Die orientalisch-orthodoxen Kirchen sind in Lehre und Liturgie den byzantinisch-orthodoxen Kirchen ähnlich, betonen aber stärker die Einheit der göttlichen und der menschlichen Natur in Jesus Christus. Sie erkennen nur drei ökumenische Konzilien an (erstes Konzil von Nicäa (325), erstes Konzil von Konstantinopel (381), Konzil von Ephesos, (431)). Als das vierte ökumenisches Konzil, das die Orthodoxie von den Nicht-Orthodoxen scheidet, gilt in der Reichs- und ihren Nachfolgekirchen das Konzil von Chalkedon (451).

Die Assyrische„ Kirche des Ostens“ erkennt nur die ersten zwei dieser Konzilien an und unterscheidet sich in ihrer gottesdienstlichen Ordnung merklich von den anderen Kirchen. Als einzige Ostkirche kennt sie (heute) keine oder wenig Ikonen.

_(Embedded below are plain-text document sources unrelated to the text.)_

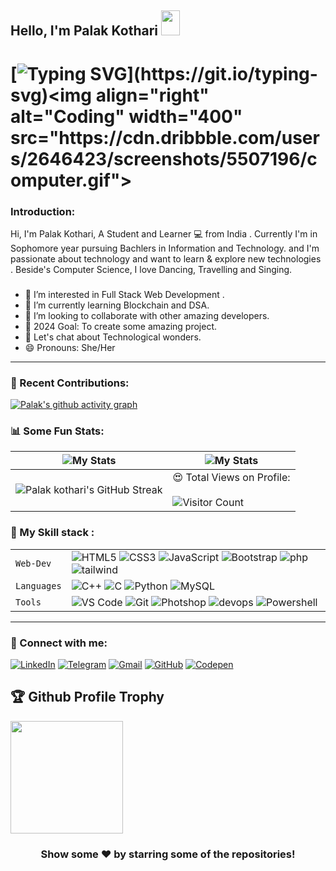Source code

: ## Hello, I'm Palak Kothari <img src="https://raw.githubusercontent.com/MartinHeinz/MartinHeinz/master/wave.gif" width="30px" height="40px"> 

# [![Typing SVG](https://readme-typing-svg.herokuapp.com?lines=A+Full+Stack+Web+Developer!!;A+Passionate+Coder!!;A+Multitasker!!)](https://git.io/typing-svg)<img align="right" alt="Coding" width="400" src="https://cdn.dribbble.com/users/2646423/screenshots/5507196/computer.gif">


### Introduction:

Hi, I'm Palak Kothari, A Student and Learner 💻 from India . Currently I'm in Sophomore year pursuing Bachlers in Information and Technology. and I'm passionate about technology and want to learn & explore new technologies . Beside's Computer Science, I love Dancing, Travelling and Singing.




###
- 👀 I’m interested in Full Stack Web Development .
- 🌱 I’m currently learning Blockchain and DSA.
- 💞️ I’m looking to collaborate with other amazing developers.
- 🥅 2024 Goal: To create some amazing project.
- 💬 Let's chat about Technological wonders.
- 😄 Pronouns: She/Her

---
### 🧾 Recent Contributions:
[![Palak's  github activity graph](https://activity-graph.herokuapp.com/graph?username=Palakkotharii&theme=react-dark)](https://github.com/Palakkotharii/)

### 📊 Some Fun Stats:
| ![My Stats](https://github-readme-stats.vercel.app/api?username=Palakkotharii&theme=midnight-purple) | ![My Stats](https://github-readme-stats.vercel.app/api/top-langs/?username=Palakkotharii&theme=midnight-purple) |
| --- | --- |
| ![Palak kothari's GitHub Streak](https://github-readme-streak-stats.herokuapp.com/?user=Palakkotharii&theme=vision-friendly-dark) | 😍 Total Views on Profile:<br><br> ![Visitor Count](https://profile-counter.glitch.me/Palakkotharii/count.svg) |


### 🍁 My Skill stack :

|               |           |
|       ---     |    ---    |
| `Web-Dev`     | ![HTML5](https://img.shields.io/badge/-HTML5-CC2400?style=for-the-badge&logo=html5&logoColor=white) ![CSS3](https://img.shields.io/badge/-CSS3-E24800?style=for-the-badge&logo=css3) ![JavaScript](https://img.shields.io/badge/-JavaScript-FE7601?style=for-the-badge&logo=javascript) ![Bootstrap](https://img.shields.io/badge/bootstrap-FE9A00?style=for-the-badge&logo=bootstrap&logoColor=white) ![php](https://img.shields.io/badge/PHP-777BB4?style=for-the-badge&logo=php&logoColor=white) ![tailwind](https://img.shields.io/badge/Tailwind_CSS-38B2AC?style=for-the-badge&logo=tailwind-css&logoColor=white) |
| `Languages`   | ![C++](https://img.shields.io/badge/-C++-034D9A?style=for-the-badge&logo=c%2B%2B) ![C](https://img.shields.io/badge/-C-034D9A?style=for-the-badge&logo=c%2B%2B) ![Python](https://img.shields.io/badge/-Python-1F65AC?style=for-the-badge&logo=Python&logoColor=white) ![MySQL](https://img.shields.io/badge/-MySQL-307BBD?style=for-the-badge&logo=mysql&logoColor=white)|
| `Tools`       | ![VS Code](https://img.shields.io/badge/Visual_Studio_Code-5D1A60?style=for-the-badge&logo=visual%20studio%20code&logoColor=white) ![Git](https://img.shields.io/badge/Git-682181?style=for-the-badge&logo=git&logoColor=white) ![Photshop](https://img.shields.io/badge/Adobe%20Photoshop-31A8FF?style=for-the-badge&logo=Adobe%20Photoshop&logoColor=black) ![devops](https://img.shields.io/badge/-devops-034D9A?style=for-the-badge&logo=devops%2B%2B) ![Powershell](https://img.shields.io/badge/powershell-5391FE?style=for-the-badge&logo=powershell&logoColor=white) |


___  



### 🤝 Connect with me:

[![LinkedIn](https://img.shields.io/badge/LinkedIn-0077B5?style=for-the-badge&logo=linkedin&logoColor=white)](https://www.linkedin.com/in/palak-kothari-a8902b21a/)
[![Telegram](https://img.shields.io/badge/Telegram-2CA5E0?style=for-the-badge&logo=telegram&logoColor=white)](https://t.me/Kriya)
[![Gmail](https://img.shields.io/badge/Gmail-D14836?style=for-the-badge&logo=gmail&logoColor=white)](mailto:palakkothari267@gmail.com)
[![GitHub](https://img.shields.io/badge/GitHub-100000?style=for-the-badge&logo=github&logoColor=white)](https://github.com/Palakkotharii)
[![Codepen](https://img.shields.io/badge/Codepen-000000?style=for-the-badge&logo=codepen&logoColor=white)](https://codepen.io/palak-kothari)


<h2>🏆 Github Profile Trophy</h2>
<a href="https://github.com/ryo-ma/github-profile-trophy">
  <img height="180" src="https://github-profile-trophy.vercel.app/?username=Palakkotharii&column=8&theme=algolia&no-frame=true"/>
</a>


<div align="center">
  
### Show some ❤️ by starring some of the repositories!
</div>
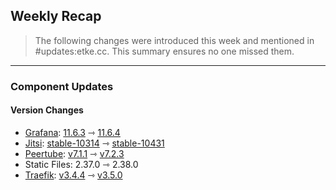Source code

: ## Weekly Recap

> The following changes were introduced this week and mentioned in #updates:etke.cc. This summary ensures no one missed them.

---

### Component Updates

#### Version Changes

* [Grafana](https://github.com/grafana/grafana): [11.6.3](https://github.com/grafana/grafana/releases/tag/v11.6.3) ⇾ [11.6.4](https://github.com/grafana/grafana/releases/tag/v11.6.4)
* [Jitsi](https://github.com/jitsi/docker-jitsi-meet): [stable-10314](https://github.com/jitsi/docker-jitsi-meet/releases/tag/stable-10314) ⇾ [stable-10431](https://github.com/jitsi/docker-jitsi-meet/releases/tag/stable-10431)
* [Peertube](https://github.com/Chocobozzz/PeerTube): [v7.1.1](https://github.com/Chocobozzz/PeerTube/releases/tag/v7.1.1) ⇾ [v7.2.3](https://github.com/Chocobozzz/PeerTube/releases/tag/v7.2.3)
* Static Files: 2.37.0 ⇾ 2.38.0
* [Traefik](https://github.com/traefik/traefik): [v3.4.4](https://github.com/traefik/traefik/releases/tag/v3.4.4) ⇾ [v3.5.0](https://github.com/traefik/traefik/releases/tag/v3.5.0)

In theologischer Hinsicht bildet sie einen Gegenpol zu den anderen altorientalischen Kirchen – sie betont stärker die Unvermischtheit der göttlichen und menschlichen Natur in Christus und betitelt z.B. Maria als „Mutter Christi“, nicht als „Mutter Gottes“.

Sakralsprache ist die jeweilige Nationalsprache (Syrisch-Aramäisch, Koptisch, Armenisch, Georgisch, Geez, Altnubisch). Manche Kirchen verwenden auch andere Sprachen im Gottesdienst, so das Arabische, das Malayalam und moderne westliche Idiome.

Durch Flüchtlingswellen, Emigration, und Übertritte zum Islam haben die altorientalischen Kirchen in ihren Stammländern viele Mitglieder verloren. Mit Ausnahme des Teils Armeniens, der den heutigen Staat bildet, und möglicherweise mit Ausnahme Äthiopiens, sind sie heute Minderheitenkirchen. Gleichzeitig haben sie sich aber dadurch auch im westlichen Kulturkreis ausgebreitet. Die Assyrische Kirche hat sogar ihren Hauptsitz inzwischen nach Chicago verlegen müssen.

Vom 15. Januar bis 21. Januar 1965 trafen sich die Oberhäupter und andere Kleriker aller orientalisch-orthodoxen Kirchen in Addis Abeba zu einer Konferenz. Das war das erste Treffen dieser Art seit dem Konzil von Ephesos. Die Kirchen bekräftigten ihre Zusammenarbeit und bildeten Strukturen dafür.